Sources told Les Echos that the development team at Ubisoft is in the advanced stages of creating a blockchain-based marketplace for in-game items, essentially enabling users to purchase game commodities using the blockchain and crypto assets like Ethereum.
A rough translation of the report read:
“The idea is to give a digital existence on the blockchain to the ‘items’ (accessories) available in video games; content that publishers monetize. Ubisoft is considering working on the blockchain Ethereum, which allows to operate this kind of operation.”
Designing games on Ethereum
The idea for integrating an Ethereum blockchain marketplace for in-game items isn’t new. There are several different blockchain startups which have tried to pitch the idea in late 2017.
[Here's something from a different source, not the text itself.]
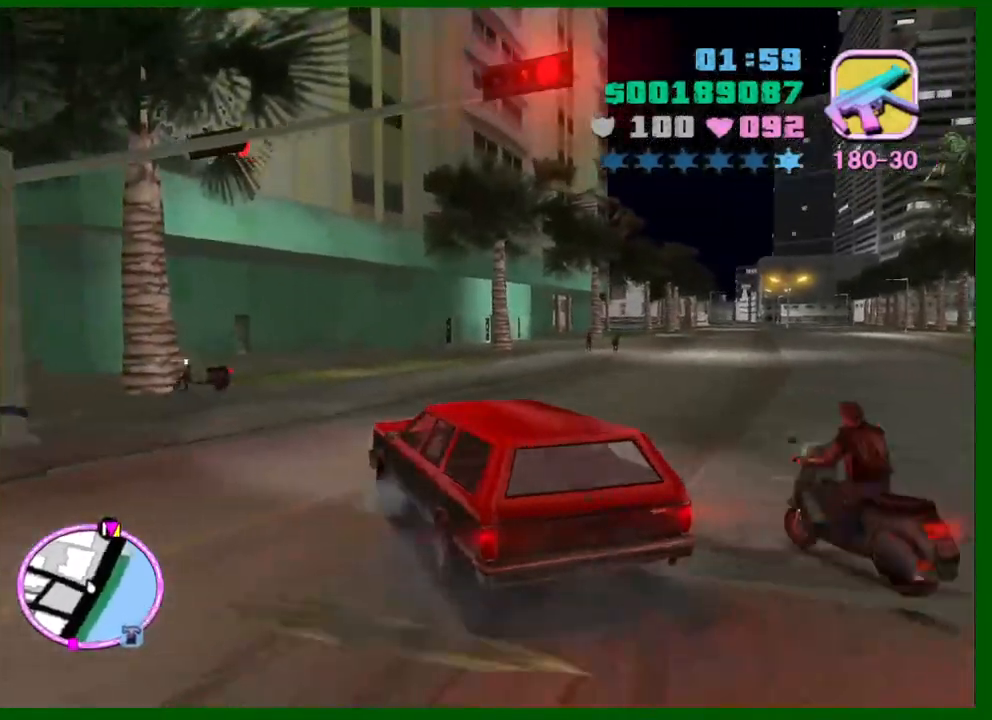
{"keys": ["f"], "mouse": [], "events": [[16, "d", "up"], [66, "w", "up"], [200, "s", "down"], [300, "f", "down"], [350, "s", "up"], [400, "f", "up"], [433, "f", "down"]]}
Ubisoft began exploring the potential of blockchain technology in late 2018. In mid-2018, Ubisoft held a blockchain hackathon called Blockchain Heroes and the Strategic Innovation Lab of Ubisoft created a prototype of a blockchain game.
Speaking to VentureBeat, blockchain initiative associate manager at Ubisoft Anne Puck said:
“At Ubisoft, we think it’s crucial to be part of pioneering the ways players can benefit from what blockchain has to offer. We think that blockchain has the potential to transform the gaming experience and even maybe to empower players as true stakeholders in their worlds. That’s why our job is to accelerate the integration of blockchain at Ubisoft with this initiative.”
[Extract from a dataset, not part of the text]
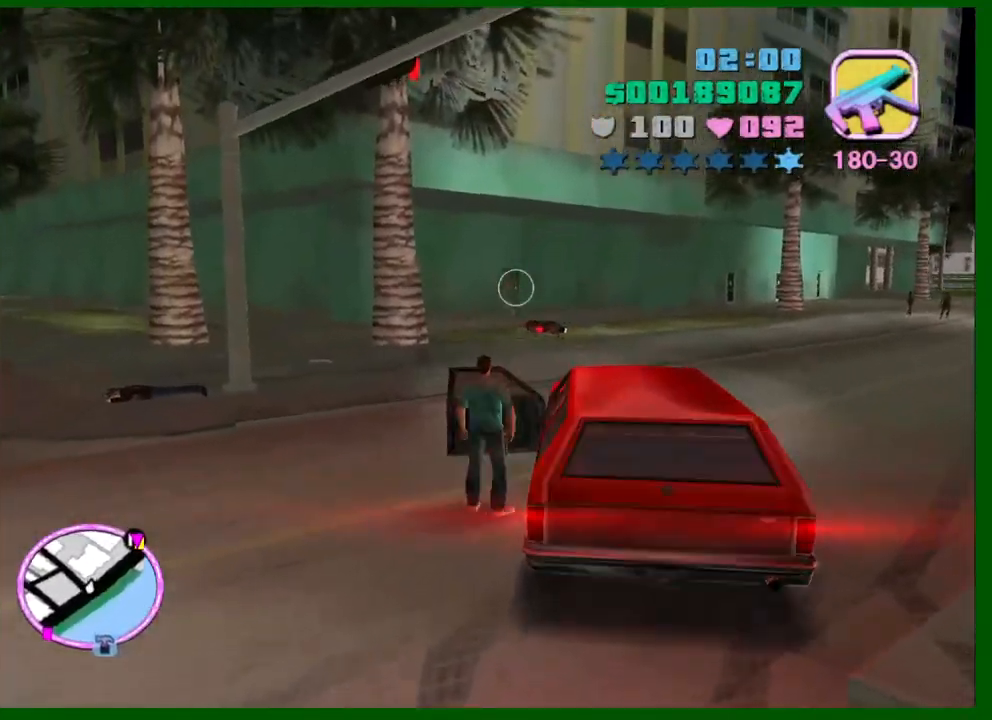
{"keys": ["shift", "w"], "mouse": [], "events": []}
According to Puck, Yves Guillemot, the CEO of Ubisoft, suggested that blockchain technology is a “potential revolution for the video game industry in the future,” emphasizing the interest of the company towards building blockchain-based applications as early as August of last year.
Although it remains to be seen whether blockchain networks like Ethereum, with its current transaction throughput limitations, can handle a large base of active users in the near term. That said, open sourcedeveloper communities are moving forward with the deployment of scaling solutions and companies anticipate that both on-chain and second-layer capacity will be expanded.
Ubisoft does not have plans to formally launch blockchain applications in the short term due to the regulatory uncertainty in France.
“For the time being, Ubisoft is thinking about this project and no timetable has been set. The group expects that the French legislation on blockchain to be clarified,” Les Echos reported.
Will regulations improve?
With the G20 moving towards the adoption of a standardized regulatory framework and the imposition of policies that can facilitate innovation in the crypto sector, there are hopes that France and the rest of the eurozone will adopt favorable legislation.
In April, France encouraged the EU to adopt its crypto regulatory framework proposed by pro-crypto regulator Bruno Le Maire.
“I will propose to my European partners that we set up a single regulatory framework on crypto-assets inspired by the French experience. Our model is the right one,” the Finance Minister said.
Until France passes the proposed crypto bill, large companies like Ubisoft are likely to remain on the sidelines and while waiting for the approval of regulators.